_Exercise brief_
What is needed is every line of the material that contains "consent".

_Record set_
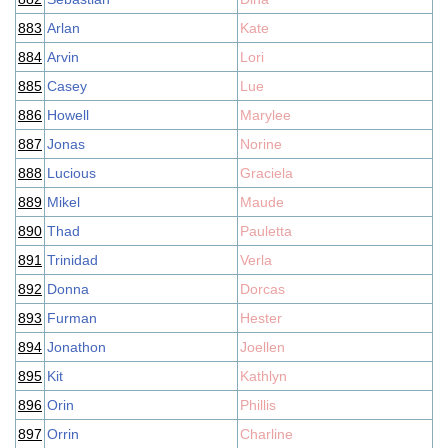
883
Arlan
Kate
884
Arvin
Lori
885
Casey
Lue
886
Howell
Marylee
887
Jonas
Norine
888
Lucious
Graciela
889
Mikel
Maude
890
Thad
Pauletta
891
Trinidad
Verla
892
Donna
Dorcas
893
Furman
Hester
894
Jonathon
Joellen
895
Kit
Kathlyn
896
Orin
Phillis
897
Orrin
Charline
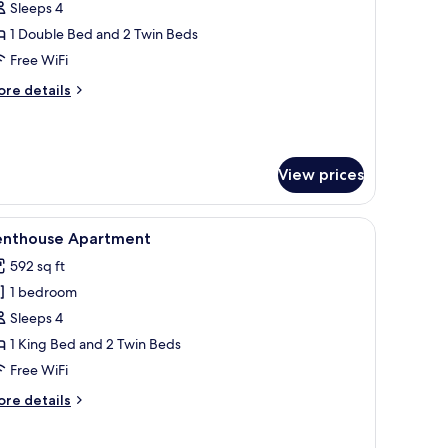
Sleeps 4
or
uperior
1 Double Bed and 2 Twin Beds
oom,
Free WiFi
alcony
ore
re details
tails
r
perior
om,
View prices
lcony
 sofa, a small table with a cactus, and a television.
iew
A modern living room with a sofa, a coffee tab
5
enthouse Apartment
l
592 sq ft
hotos
1 bedroom
or
enthouse
Sleeps 4
partment
1 King Bed and 2 Twin Beds
Free WiFi
ore
re details
tails
r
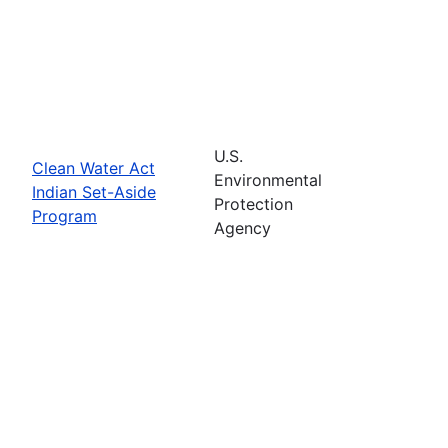
U.S.
Clean Water Act
Environmental
Indian Set-Aside
Protection
Program
Agency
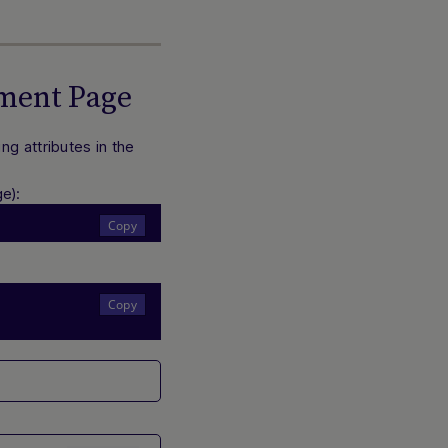
yment Page
g attributes in the
Hi there! How can I assist you today? Type a
e):
message below to start a conversation.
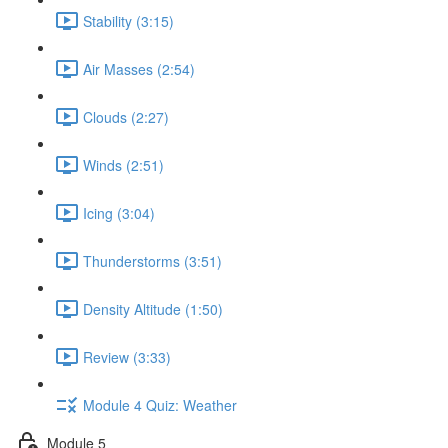
Stability (3:15)
Air Masses (2:54)
Clouds (2:27)
Winds (2:51)
Icing (3:04)
Thunderstorms (3:51)
Density Altitude (1:50)
Review (3:33)
Module 4 Quiz: Weather
Module 5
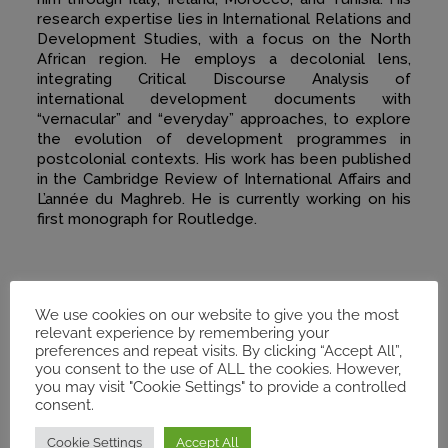
research expertise lies in International Relations and
Development Studies, with a focus on the North
African region. He employs a decolonial lens,
integrating Critical Discourse Analysis of
international development documents with
“vernacular” and “everyday” approaches, to explore
the evolution of development programmes in
postcolonial contexts. His work has been published
in the Cambridge Review of International Affairs and
L’année du Maghreb. He is currently working on his
first monograph for Routledge.
We use cookies on our website to give you the most
relevant experience by remembering your
preferences and repeat visits. By clicking “Accept All”,
you consent to the use of ALL the cookies. However,
you may visit "Cookie Settings" to provide a controlled
consent.
Cookie Settings
Accept All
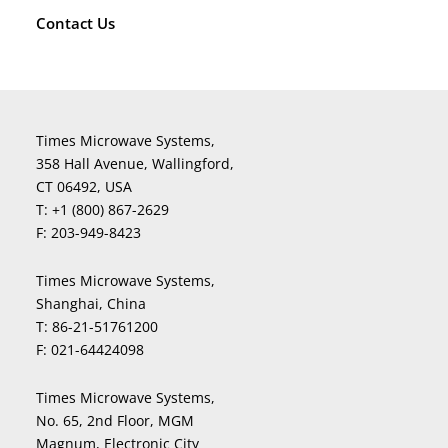
Contact Us
Times Microwave Systems,
358 Hall Avenue, Wallingford,
CT 06492, USA
T:
+1 (800) 867-2629
F:
203-949-8423
Times Microwave Systems,
Shanghai, China
T:
86-21-51761200
F:
021-64424098
Times Microwave Systems,
No. 65, 2nd Floor, MGM
Magnum, Electronic City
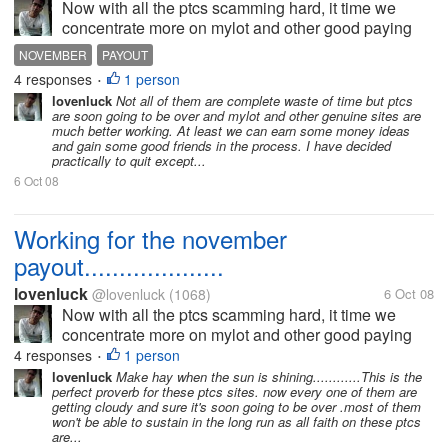
Now with all the ptcs scamming hard, it time we
concentrate more on mylot and other good paying
sites. It's just a pity that even sites like thinkbux and
NOVEMBER
PAYOUT
crebux are all changing it terms of service and just
4 responses
1 person
•
driving away it's...
lovenluck
Not all of them are complete waste of time but ptcs
are soon going to be over and mylot and other genuine sites are
much better working. At least we can earn some money ideas
and gain some good friends in the process. I have decided
practically to quit except...
6 Oct 08
Working for the november
payout....................
lovenluck
@lovenluck
(1068)
6 Oct 08
Now with all the ptcs scamming hard, it time we
concentrate more on mylot and other good paying
sites. It's just a pity that even sites like thinkbux and
4 responses
1 person
•
crebux are all changing it terms of service and just
lovenluck
Make hay when the sun is shining............This is the
perfect proverb for these ptcs sites. now every one of them are
driving away it's...
getting cloudy and sure it's soon going to be over .most of them
won't be able to sustain in the long run as all faith on these ptcs
are...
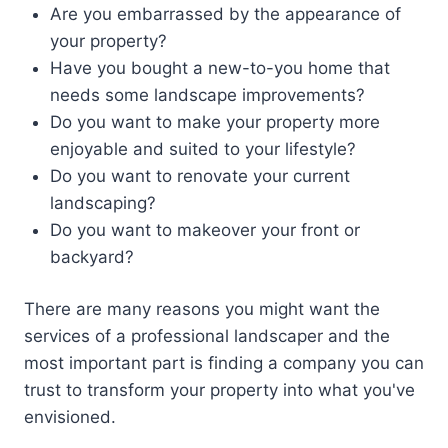
Are you embarrassed by the appearance of
your property?
Have you bought a new-to-you home that
needs some landscape improvements?
Do you want to make your property more
enjoyable and suited to your lifestyle?
Do you want to renovate your current
landscaping?
Do you want to makeover your front or
backyard?
There are many reasons you might want the
services of a professional landscaper and the
most important part is finding a company you can
trust to transform your property into what you've
envisioned.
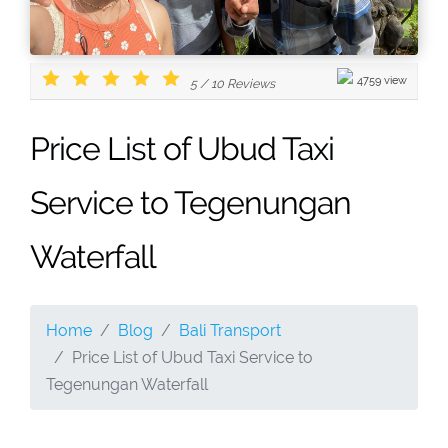
4759 view
5
/
10
Reviews
Price List of Ubud Taxi
Service to Tegenungan
Waterfall
Home
Blog
Bali Transport
Price List of Ubud Taxi Service to
Tegenungan Waterfall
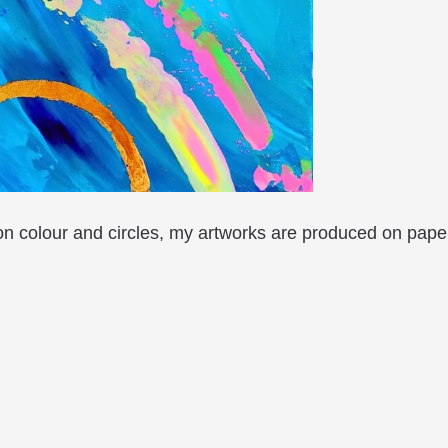
 on colour and circles, my artworks are produced on pape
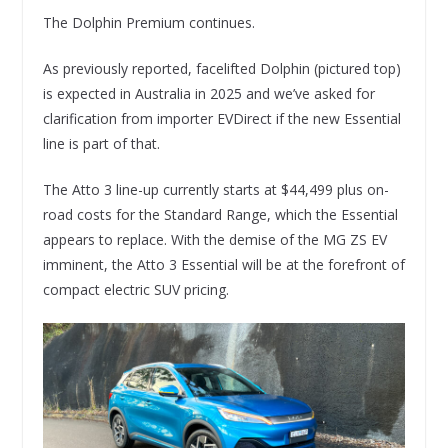
The Dolphin Premium continues.
As previously reported, facelifted Dolphin (pictured top)
is expected in Australia in 2025 and we’ve asked for
clarification from importer EVDirect if the new Essential
line is part of that.
The Atto 3 line-up currently starts at $44,499 plus on-
road costs for the Standard Range, which the Essential
appears to replace. With the demise of the MG ZS EV
imminent, the Atto 3 Essential will be at the forefront of
compact electric SUV pricing.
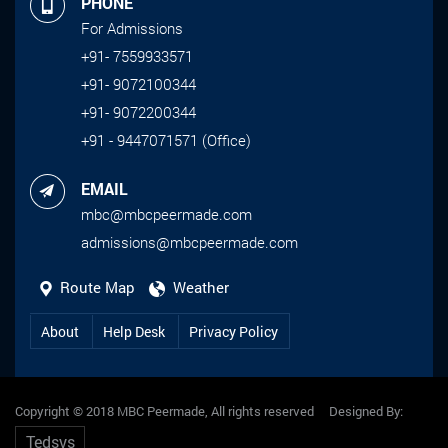
PHONE
For Admissions
+91- 7559933571
+91- 9072100344
+91- 9072200344
+91 - 9447071571 (Office)
EMAIL
mbc@mbcpeermade.com
admissions@mbcpeermade.com
Route Map
Weather
About
Help Desk
Privacy Policy
Copyright © 2018 MBC Peermade, All rights reserved Designed By:
Tedsys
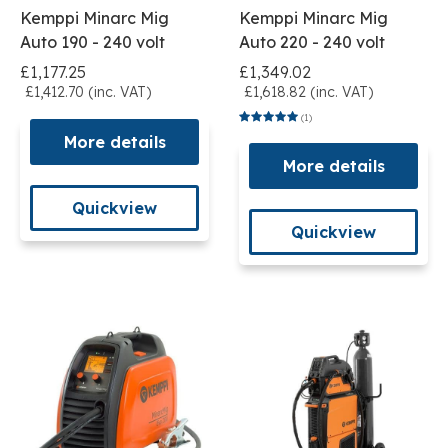
Kemppi Minarc Mig
Kemppi Minarc Mig
Auto 190 - 240 volt
Auto 220 - 240 volt
£1,177.25
£1,349.02
£1,412.70 (inc. VAT)
£1,618.82 (inc. VAT)
(1)
More details
More details
Quickview
Quickview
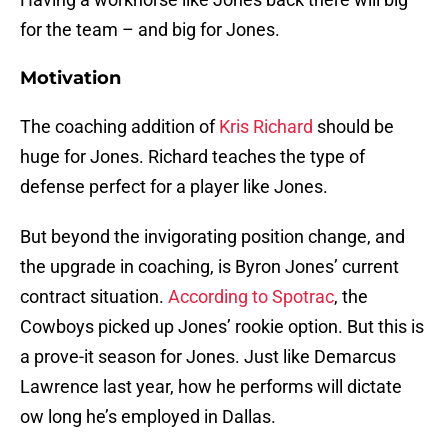
for the team – and big for Jones.
Motivation
The coaching addition of
Kris Richard
should be
huge for Jones. Richard teaches the type of
defense perfect for a player like Jones.
But beyond the invigorating position change, and
the upgrade in coaching, is Byron Jones’ current
contract situation.
According to Spotrac
, the
Cowboys picked up Jones’ rookie option. But this is
a prove-it season for Jones. Just like Demarcus
Lawrence last year, how he performs will dictate
ow long he’s employed in Dallas.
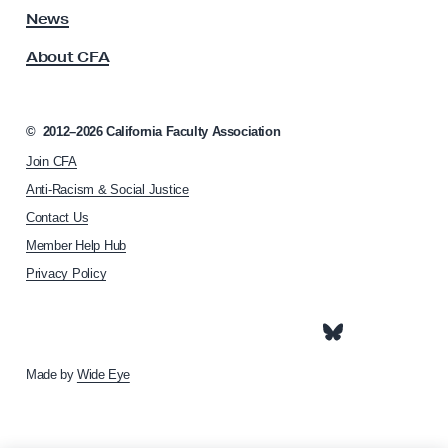
c
s
News
s
t
About CFA
o
i
c
o
i
n
a
©
2012–2026
California Faculty Association
t
!
Join CFA
i
o
Anti-Racism & Social Justice
n
Contact Us
h
Member Help Hub
o
m
Privacy Policy
e
p
a
g
e
Made by
Wide Eye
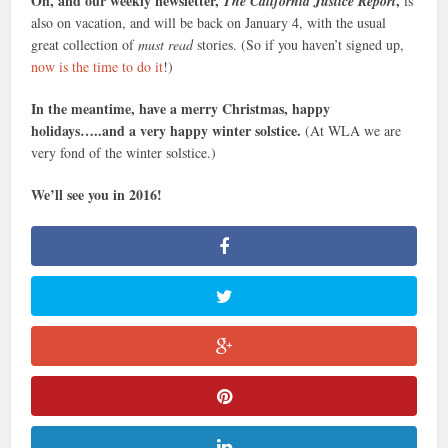
Oh, and our weekly newsletter,
,
The California Justice Report
is
also on vacation, and will be back on January 4, with the usual
great collection of
must read
stories. (So if you haven’t signed up,
now is the time to do it
!)
In the meantime, have a merry Christmas, happy
holidays…..and a very happy winter solstice.
(At WLA we are
very fond of the winter solstice.)
We’ll see you in 2016!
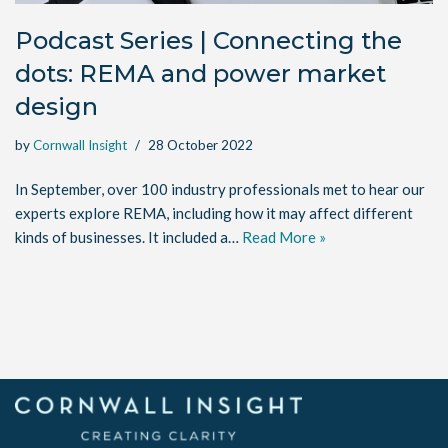
Podcast Series | Connecting the
dots: REMA and power market
design
by
Cornwall Insight
28 October 2022
In September, over 100 industry professionals met to hear our
experts explore REMA, including how it may affect different
kinds of businesses. It included a…
Read More »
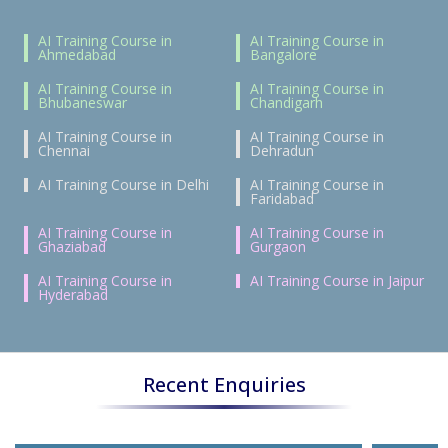
AI Training Course in
AI Training Course in
Ahmedabad
Bangalore
AI Training Course in
AI Training Course in
Bhubaneswar
Chandigarh
AI Training Course in
AI Training Course in
Chennai
Dehradun
AI Training Course in Delhi
AI Training Course in
Faridabad
AI Training Course in
AI Training Course in
Ghaziabad
Gurgaon
AI Training Course in
AI Training Course in Jaipur
Hyderabad
Recent Enquiries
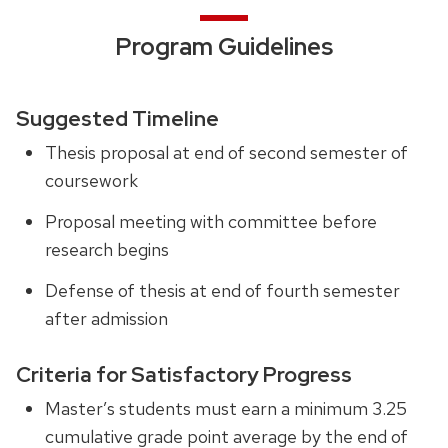
Program Guidelines
Suggested Timeline
Thesis proposal at end of second semester of
coursework
Proposal meeting with committee before
research begins
Defense of thesis at end of fourth semester
after admission
Criteria for Satisfactory Progress
Master’s students must earn a minimum 3.25
cumulative grade point average by the end of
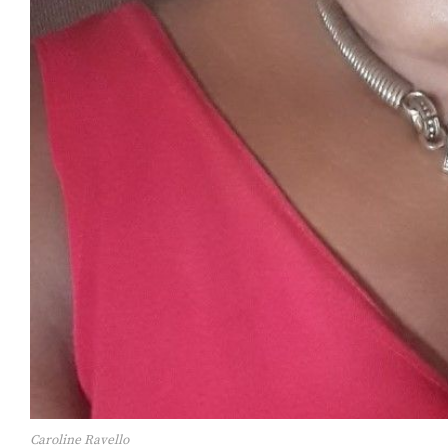
Caroline Ravello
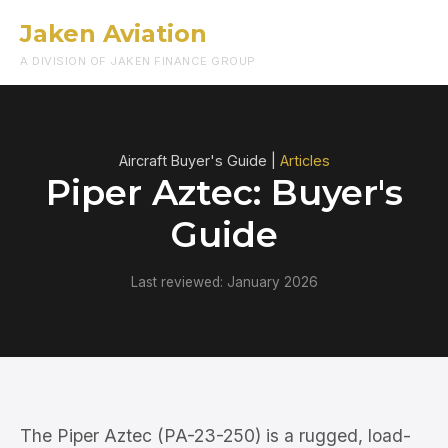
Jaken Aviation
Menu
A DIVISION OF JAKEN FINANCE GROUP
Aircraft Buyer's Guide |
Articles
Piper Aztec: Buyer's
Guide
Last reviewed: January 2026
The Piper Aztec (PA-23-250) is a rugged, load-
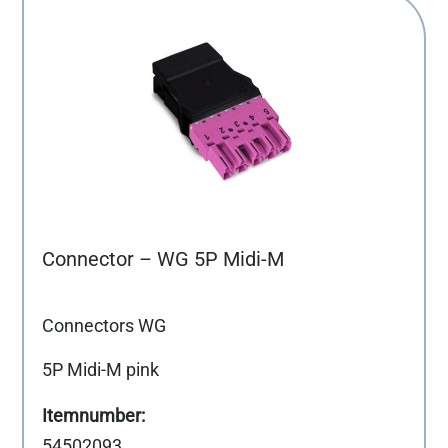
Connector – WG 5P Midi-M
Connectors WG
5P Midi-M pink
54502093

_Task output_
you consent to the use of ALL the cookies. However,
consent.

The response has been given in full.